### Exercise brief
In the power of attorney below, which company's Class A and Class B Common Stock are covered?

POWER OF ATTORNEY

KNOW ALL MEN BY THESE PRESENTS, that the undersigned hereby
constitutes and appoints Lawrence K. Workman, Jr., Valerie Van Dyke,
Jessica Savage, Eric Orsic and Andrew C. Thomas, and each of them, as the true
and lawful attorney or attorneys-in-fact, with full power of substitution
and revocation, for the undersigned and in the name, place and stead
of the undersigned, in any and all capacities, to execute, on behalf
of the undersigned, any and all statements or reports under Section 16 of
the Securities Exchange Act of 1934, as amended, with respect to the
beneficial ownership of shares of Class A Common Stock, par value
$0.01 per share, of Hamilton Beach Brands Holding Company (the ?Company?) and
Class B Common Stock, par value $0.01 per share, of the Company,
including, without limitation, a Form ID, all initial statements of beneficial
ownership on Form 3, all statements of changes of beneficial ownership
on Form 4 and all annual statements of beneficial ownership on Form 5
and any and all other documents that may be required,
from time to time, to be filed with the Securities and Exchange Commission,
to execute any and all amendments or supplements to any such
statements or forms, and to file the same, with all exhibits thereto,
and other documents in connection therewith, with the Securities
and Exchange Commission, granting to said attorney or attorneys-in-fact,
and each of them, full power and authority to do so and perform
each and every act and thing requisite and necessary to be done in
and about the premises, as fully to all intents and purposes as
the undersigned might or could do in
person, hereby ratifying and confirming all that said attorney
or attorneys-in-fact or any of them or their substitute or substitutes,
may lawfully do or cause to be done by virtue hereof.

Alfred M. Rankin, Jr.

The Trust created under the Agreement, dated September 28, 2000,
as supplemented, amended and restated, between Victoire G. Rankin,
as trustee, and Victoire G. Rankin, for the benefit of Victoire G. Rankin

	By:  Alfred M. Rankin, Jr., as Trustee

Rankin Associates I, L.P. (f/k/a CTR Family Associates, L.P.) and Rankin
Associates IV, L.P.

### Listed records

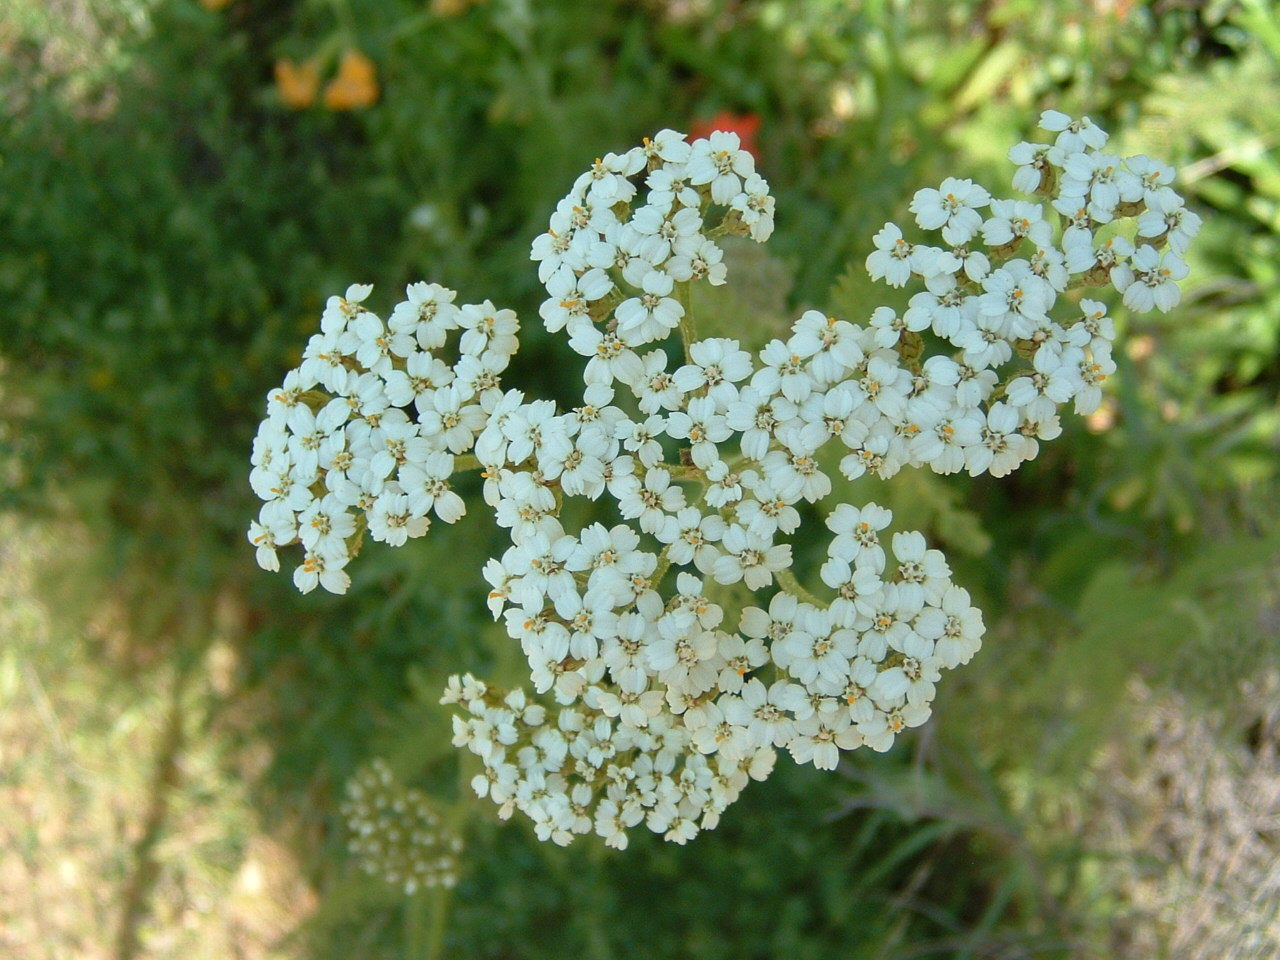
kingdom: Plantae
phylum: Tracheophyta
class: Magnoliopsida
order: Asterales
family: Asteraceae
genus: Achillea
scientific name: Achillea millefolium
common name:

### Answer to this task
Hamilton Beach Brands Holding Company